Ben Howard is not a huge name in the US. If you don’t listen to 93XRT (the radio station responsible for putting on this show), you probably know more people that have no idea who he is than ones that do. That needs to be corrected almost immediately.
The thing about Howard is that, at first glance, he seems like a relatively unassuming Brit. For the record, that also means he’s pretty and has an accent that makes girls weak in the knees. Hell, it’s still a sexy accent even if you’re not a girl and/or interested in men. But none of that is the point. Howard perfectly totes the line between restraint and all out reckless abandon with a humble fervor that makes him the guy you want to listen when you’re hurting and also the guy you want to have a celebratory drink with. Somehow, he is both of those guys simultaneously. He incites sing-alongs. He croons. He sings from a place that makes everything he does idyllic, and spacey, and soulful yet somehow he remains grounded.

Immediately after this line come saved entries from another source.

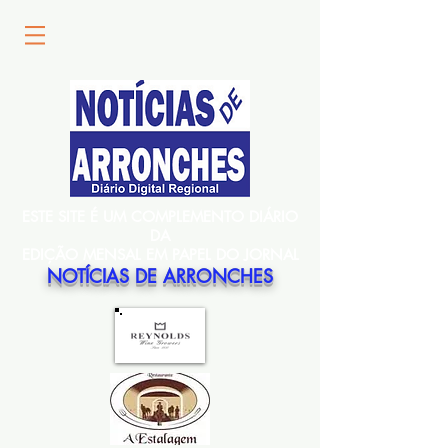
ESTE SITE É UM COMPLEMENTO DIÁRIO
DA
EDIÇÃO MENSAL EM PAPEL DO JORNAL
NOTÍCIAS DE ARRONCHES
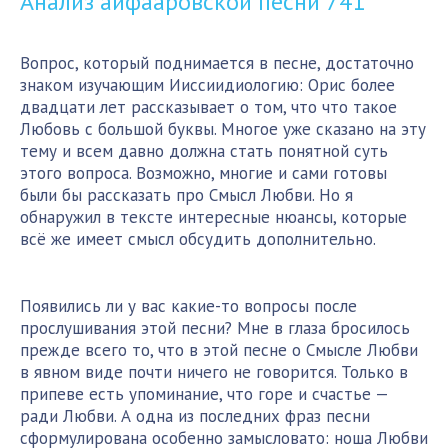
Анализ
айфааровской песни 741
Вопрос, который поднимается в песне, достаточно
знаком изучающим Ииссиидиологию: Орис более
двадцати лет рассказывает о том, что что такое
Любовь с большой буквы. Многое уже сказано на эту
тему и всем давно должна стать понятной суть
этого вопроса. Возможно, многие и сами готовы
были бы рассказать про Смысл Любви. Но я
обнаружил в тексте интересные нюансы, которые
всё же имеет смысл обсудить дополнительно.
Появились ли у вас какие-то вопросы после
прослушивания этой песни? Мне в глаза бросилось
прежде всего то, что в этой песне о Смысле Любви
в явном виде почти ничего не говорится. Только в
припеве есть упоминание, что горе и счастье —
ради Любви. А одна из последних фраз песни
сформулирована особенно замысловато: ноша Любви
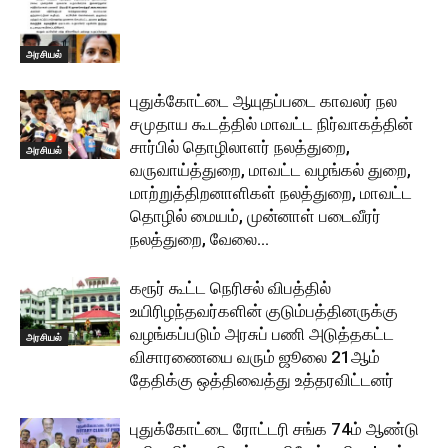
அரசியல்
புதுக்கோட்டை ஆயுதப்படை காவலர் நல
சமுதாய கூடத்தில் மாவட்ட நிர்வாகத்தின்
சார்பில் தொழிலாளர் நலத்துறை,
அரசியல்
வருவாய்த்துறை, மாவட்ட வழங்கல் துறை,
மாற்றுத்திறனாளிகள் நலத்துறை, மாவட்ட
தொழில் மையம், முன்னாள் படைவீரர்
நலத்துறை, வேலை...
கரூர் கூட்ட நெரிசல் விபத்தில்
உயிரிழந்தவர்களின் குடும்பத்தினருக்கு
வழங்கப்படும் அரசுப் பணி அடுத்தகட்ட
அரசியல்
விசாரணையை வரும் ஜூலை 21ஆம்
தேதிக்கு ஒத்திவைத்து உத்தரவிட்டனர்
புதுக்கோட்டை ரோட்டரி சங்க 74ம் ஆண்டு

It sounds like music from Grey’s Anatomy. The type of music that starts softly in the background to set the scene of an imaginary hospital in a real town that’s just as famous for its coffee as its grunge music, and then crescendos to a cacophony of hands and voices during the crucial, pivotal season finale death of a character you’ve spent years learning to love. Ben Howard’s music is like that, but it’s real. Real emotion. Real pain. Real joy. You can’t help but be moved. Even if you have no idea what he’s saying initially, you’ll pick it up by the third chorus. That’s the story of Howard’s music live. You walk in with no idea who he is and walk out with a new crush/bro/bro-crush/artist to share with your little sister and/or music insider friend. When you boil it all down, he’s the musical performance equivalent of date night and the morning after.